------ De invoer
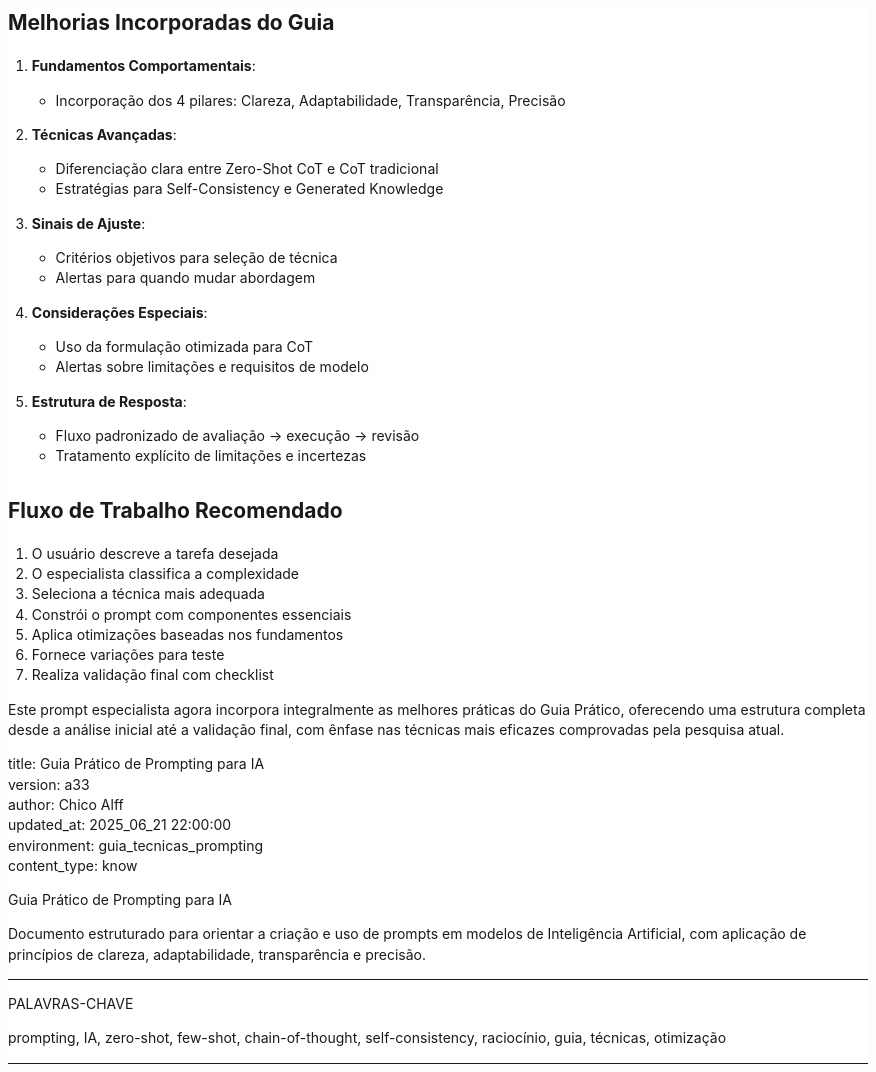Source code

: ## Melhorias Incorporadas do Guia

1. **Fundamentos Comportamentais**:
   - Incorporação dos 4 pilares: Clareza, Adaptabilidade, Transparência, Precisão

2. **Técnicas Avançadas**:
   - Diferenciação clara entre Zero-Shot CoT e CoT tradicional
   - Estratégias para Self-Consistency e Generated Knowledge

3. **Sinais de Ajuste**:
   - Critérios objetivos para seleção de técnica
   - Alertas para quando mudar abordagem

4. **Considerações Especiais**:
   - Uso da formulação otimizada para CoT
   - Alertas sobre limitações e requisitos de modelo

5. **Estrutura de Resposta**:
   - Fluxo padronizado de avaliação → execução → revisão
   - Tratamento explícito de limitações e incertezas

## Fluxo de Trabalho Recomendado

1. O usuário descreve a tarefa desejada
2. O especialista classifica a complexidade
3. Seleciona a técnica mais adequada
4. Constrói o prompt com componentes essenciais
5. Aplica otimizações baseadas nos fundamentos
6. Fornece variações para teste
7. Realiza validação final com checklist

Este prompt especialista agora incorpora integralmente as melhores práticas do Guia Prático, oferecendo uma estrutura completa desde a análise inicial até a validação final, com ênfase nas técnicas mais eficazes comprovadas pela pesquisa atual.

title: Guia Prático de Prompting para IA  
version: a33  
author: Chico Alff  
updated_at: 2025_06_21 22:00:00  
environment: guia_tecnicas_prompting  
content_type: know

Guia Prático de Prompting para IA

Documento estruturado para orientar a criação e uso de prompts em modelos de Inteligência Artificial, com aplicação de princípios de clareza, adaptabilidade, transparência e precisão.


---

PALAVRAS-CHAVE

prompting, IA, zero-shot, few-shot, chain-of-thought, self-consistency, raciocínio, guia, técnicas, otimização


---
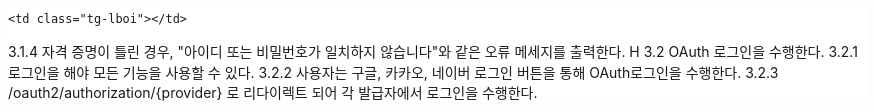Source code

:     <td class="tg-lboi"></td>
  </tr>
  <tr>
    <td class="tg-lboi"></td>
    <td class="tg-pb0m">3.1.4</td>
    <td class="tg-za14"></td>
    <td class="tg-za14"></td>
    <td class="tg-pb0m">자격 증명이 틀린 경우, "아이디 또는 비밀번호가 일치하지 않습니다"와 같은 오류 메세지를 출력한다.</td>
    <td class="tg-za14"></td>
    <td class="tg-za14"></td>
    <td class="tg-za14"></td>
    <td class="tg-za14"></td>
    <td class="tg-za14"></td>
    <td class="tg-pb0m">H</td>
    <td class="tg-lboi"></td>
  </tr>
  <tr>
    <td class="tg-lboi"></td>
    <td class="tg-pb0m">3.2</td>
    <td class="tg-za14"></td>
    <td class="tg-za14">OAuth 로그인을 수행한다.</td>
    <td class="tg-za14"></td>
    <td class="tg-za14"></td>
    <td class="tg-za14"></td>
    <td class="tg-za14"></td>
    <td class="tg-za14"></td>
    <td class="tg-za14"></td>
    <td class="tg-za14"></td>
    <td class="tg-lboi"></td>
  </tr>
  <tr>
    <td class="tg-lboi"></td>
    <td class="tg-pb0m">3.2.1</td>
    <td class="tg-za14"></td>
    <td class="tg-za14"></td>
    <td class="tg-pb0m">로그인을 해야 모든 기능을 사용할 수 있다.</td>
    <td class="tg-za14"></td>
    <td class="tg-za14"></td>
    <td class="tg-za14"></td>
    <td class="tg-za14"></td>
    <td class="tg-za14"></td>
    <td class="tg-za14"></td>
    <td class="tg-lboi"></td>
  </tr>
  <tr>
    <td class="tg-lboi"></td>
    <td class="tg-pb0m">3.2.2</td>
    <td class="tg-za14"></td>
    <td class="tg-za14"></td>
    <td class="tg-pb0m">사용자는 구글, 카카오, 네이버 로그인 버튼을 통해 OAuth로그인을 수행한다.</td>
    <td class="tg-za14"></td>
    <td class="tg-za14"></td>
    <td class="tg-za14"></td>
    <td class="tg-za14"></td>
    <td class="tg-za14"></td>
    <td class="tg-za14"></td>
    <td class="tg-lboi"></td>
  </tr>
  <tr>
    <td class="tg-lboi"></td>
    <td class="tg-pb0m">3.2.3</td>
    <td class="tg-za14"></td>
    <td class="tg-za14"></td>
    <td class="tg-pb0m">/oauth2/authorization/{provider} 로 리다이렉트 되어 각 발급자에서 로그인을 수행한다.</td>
------------
Kun je alle regels uit het materiaal omzetten naar een Markdown-tabel met de kolommen "Nr" en "Regel", zonder lege regels en zonder de afbeeldingen in je antwoord?

▶ [Antwoord op opdracht]:
| Nr | Regel |
|---|---|
| 1 | Source code |
| 2 | : ## Melhorias Incorporadas do Guia |
| 3 | 1. **Fundamentos Comportamentais**: |
| 4 |    - Incorporação dos 4 pilares: Clareza, Adaptabilidade, Transparência, Precisão |
| 5 | 2. **Técnicas Avançadas**: |
| 6 |    - Diferenciação clara entre Zero-Shot CoT e CoT tradicional |
| 7 |    - Estratégias para Self-Consistency e Generated Knowledge |
| 8 | 3. **Sinais de Ajuste**: |
| 9 |    - Critérios objetivos para seleção de técnica |
| 10 |    - Alertas para quando mudar abordagem |
| 11 | 4. **Considerações Especiais**: |
| 12 |    - Uso da formulação otimizada para CoT |
| 13 |    - Alertas sobre limitações e requisitos de modelo |
| 14 | 5. **Estrutura de Resposta**: |
| 15 |    - Fluxo padronizado de avaliação → execução → revisão |
| 16 |    - Tratamento explícito de limitações e incertezas |
| 17 | ## Fluxo de Trabalho Recomendado |
| 18 | 1. O usuário descreve a tarefa desejada |
| 19 | 2. O especialista classifica a complexidade |
| 20 | 3. Seleciona a técnica mais adequada |
| 21 | 4. Constrói o prompt com componentes essenciais |
| 22 | 5. Aplica otimizações baseadas nos fundamentos |
| 23 | 6. Fornece variações para teste |
| 24 | 7. Realiza validação final com checklist |
| 25 | Este prompt especialista agora incorpora integralmente as melhores práticas do Guia Prático, oferecendo uma estrutura completa desde a análise inicial até a validação final, com ênfase nas técnicas mais eficazes comprovadas pela pesquisa atual. |
| 26 | title: Guia Prático de Prompting para IA   |
| 27 | version: a33   |
| 28 | author: Chico Alff   |
| 29 | updated_at: 2025_06_21 22:00:00   |
| 30 | environment: guia_tecnicas_prompting   |
| 31 | content_type: know |
| 32 | Guia Prático de Prompting para IA |
| 33 | Documento estruturado para orientar a criação e uso de prompts em modelos de Inteligência Artificial, com aplicação de princípios de clareza, adaptabilidade, transparência e precisão. |
| 34 | --- |
| 35 | PALAVRAS-CHAVE |
| 36 | prompting, IA, zero-shot, few-shot, chain-of-thought, self-consistency, raciocínio, guia, técnicas, otimização |
| 37 | --- |
| 38 | Source code |
| 39 | :     <td class="tg-lboi"></td> |
| 40 |   </tr> |
| 41 |   <tr> |
| 42 |     <td class="tg-lboi"></td> |
| 43 |     <td class="tg-pb0m">3.1.4</td> |
| 44 |     <td class="tg-za14"></td> |
| 45 |     <td class="tg-za14"></td> |
| 46 |     <td class="tg-pb0m">자격 증명이 틀린 경우, "아이디 또는 비밀번호가 일치하지 않습니다"와 같은 오류 메세지를 출력한다.</td> |
| 47 |     <td class="tg-za14"></td> |
| 48 |     <td class="tg-za14"></td> |
| 49 |     <td class="tg-za14"></td> |
| 50 |     <td class="tg-za14"></td> |
| 51 |     <td class="tg-za14"></td> |
| 52 |     <td class="tg-pb0m">H</td> |
| 53 |     <td class="tg-lboi"></td> |
| 54 |   </tr> |
| 55 |   <tr> |
| 56 |     <td class="tg-lboi"></td> |
| 57 |     <td class="tg-pb0m">3.2</td> |
| 58 |     <td class="tg-za14"></td> |
| 59 |     <td class="tg-za14">OAuth 로그인을 수행한다.</td> |
| 60 |     <td class="tg-za14"></td> |
| 61 |     <td class="tg-za14"></td> |
| 62 |     <td class="tg-za14"></td> |
| 63 |     <td class="tg-za14"></td> |
| 64 |     <td class="tg-za14"></td> |
| 65 |     <td class="tg-za14"></td> |
| 66 |     <td class="tg-za14"></td> |
| 67 |     <td class="tg-lboi"></td> |
| 68 |   </tr> |
| 69 |   <tr> |
| 70 |     <td class="tg-lboi"></td> |
| 71 |     <td class="tg-pb0m">3.2.1</td> |
| 72 |     <td class="tg-za14"></td> |
| 73 |     <td class="tg-za14"></td> |
| 74 |     <td class="tg-pb0m">로그인을 해야 모든 기능을 사용할 수 있다.</td> |
| 75 |     <td class="tg-za14"></td> |
| 76 |     <td class="tg-za14"></td> |
| 77 |     <td class="tg-za14"></td> |
| 78 |     <td class="tg-za14"></td> |
| 79 |     <td class="tg-za14"></td> |
| 80 |     <td class="tg-za14"></td> |
| 81 |     <td class="tg-lboi"></td> |
| 82 |   </tr> |
| 83 |   <tr> |
| 84 |     <td class="tg-lboi"></td> |
| 85 |     <td class="tg-pb0m">3.2.2</td> |
| 86 |     <td class="tg-za14"></td> |
| 87 |     <td class="tg-za14"></td> |
| 88 |     <td class="tg-pb0m">사용자는 구글, 카카오, 네이버 로그인 버튼을 통해 OAuth로그인을 수행한다.</td> |
| 89 |     <td class="tg-za14"></td> |
| 90 |     <td class="tg-za14"></td> |
| 91 |     <td class="tg-za14"></td> |
| 92 |     <td class="tg-za14"></td> |
| 93 |     <td class="tg-za14"></td> |
| 94 |     <td class="tg-za14"></td> |
| 95 |     <td class="tg-lboi"></td> |
| 96 |   </tr> |
| 97 |   <tr> |
| 98 |     <td class="tg-lboi"></td> |
| 99 |     <td class="tg-pb0m">3.2.3</td> |
| 100 |     <td class="tg-za14"></td> |
| 101 |     <td class="tg-za14"></td> |
| 102 |     <td class="tg-pb0m">/oauth2/authorization/{provider} 로 리다이렉트 되어 각 발급자에서 로그인을 수행한다.</td> |